> _AIM OF THE EXERCISE_
Put everything in the records below, from the line containing "collection date as typed: 31 May 1958" down to the last line, into a JSON list of strings with one string per line and no blank lines.

--- Start RECORDS SUPPLIED ---

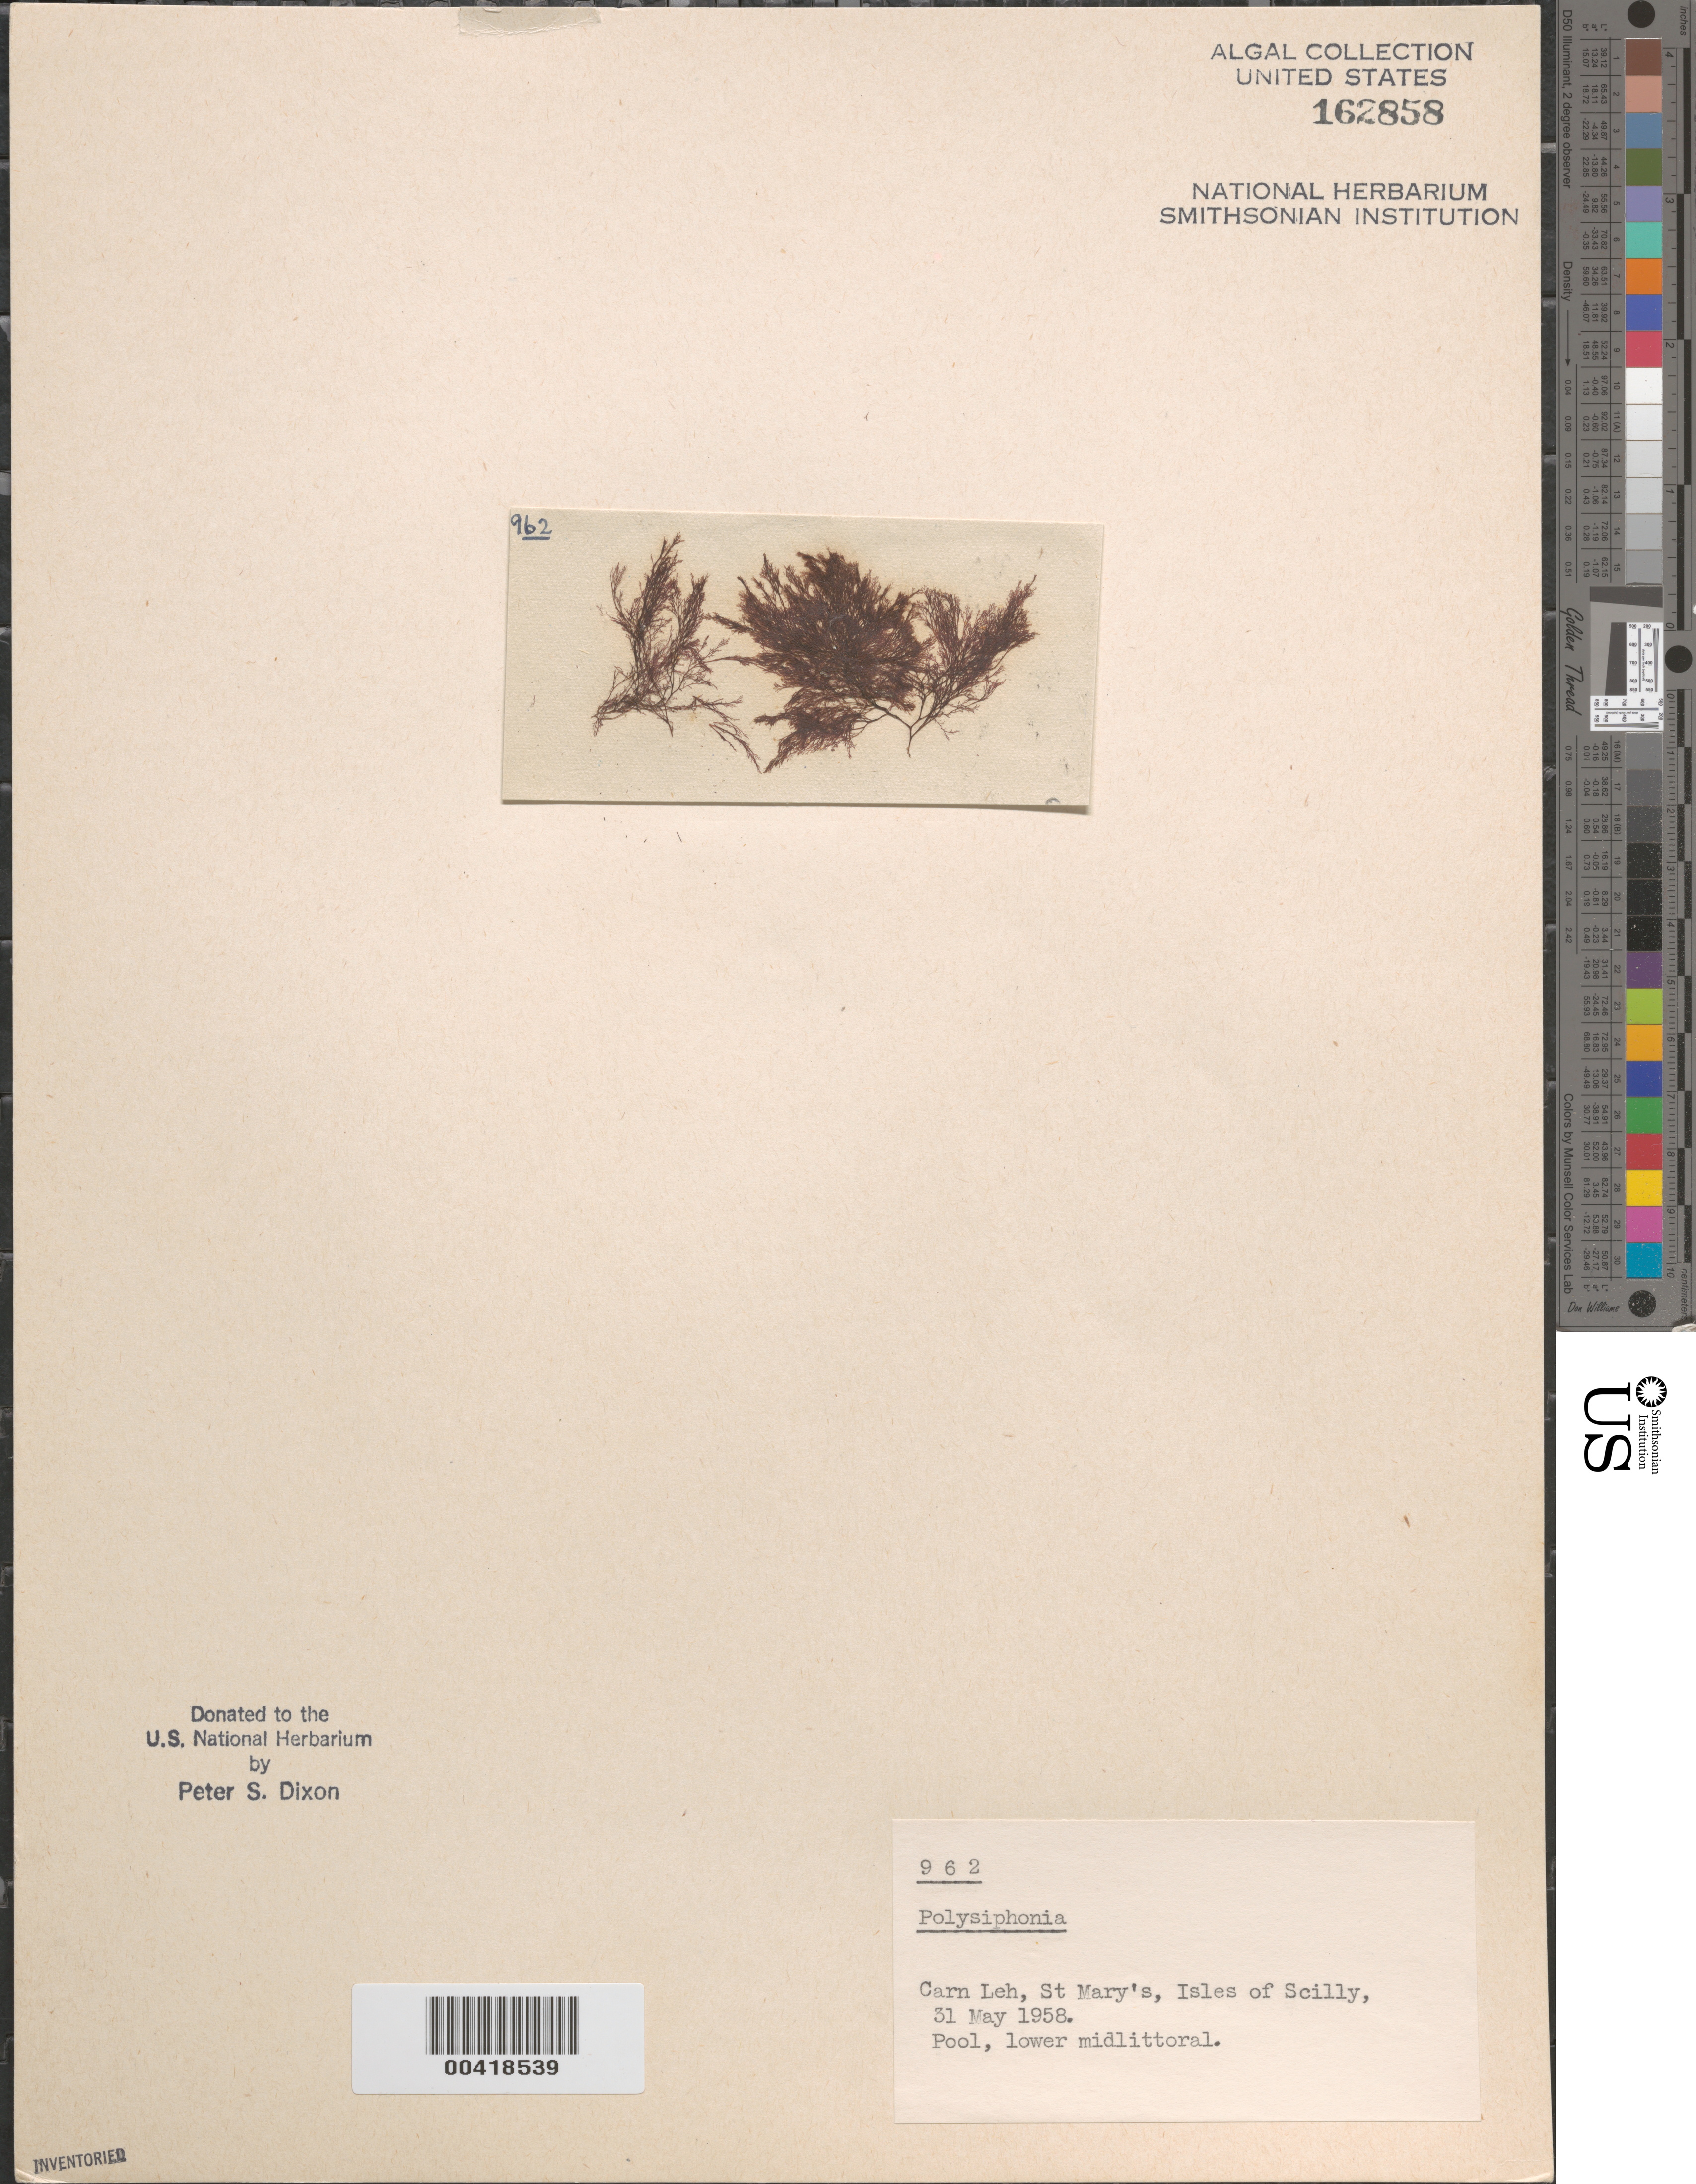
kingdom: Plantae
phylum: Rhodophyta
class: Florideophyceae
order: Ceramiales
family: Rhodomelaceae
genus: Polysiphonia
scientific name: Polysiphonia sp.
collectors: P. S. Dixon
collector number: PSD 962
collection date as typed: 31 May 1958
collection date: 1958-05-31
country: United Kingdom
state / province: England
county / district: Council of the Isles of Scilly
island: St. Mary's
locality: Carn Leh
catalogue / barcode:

--- End RECORDS SUPPLIED ---

> _EXERCISE OUTPUT_
[
  "collection date as typed: 31 May 1958",
  "collection date: 1958-05-31",
  "country: United Kingdom",
  "state / province: England",
  "county / district: Council of the Isles of Scilly",
  "island: St. Mary's",
  "locality: Carn Leh",
  "catalogue / barcode:"
]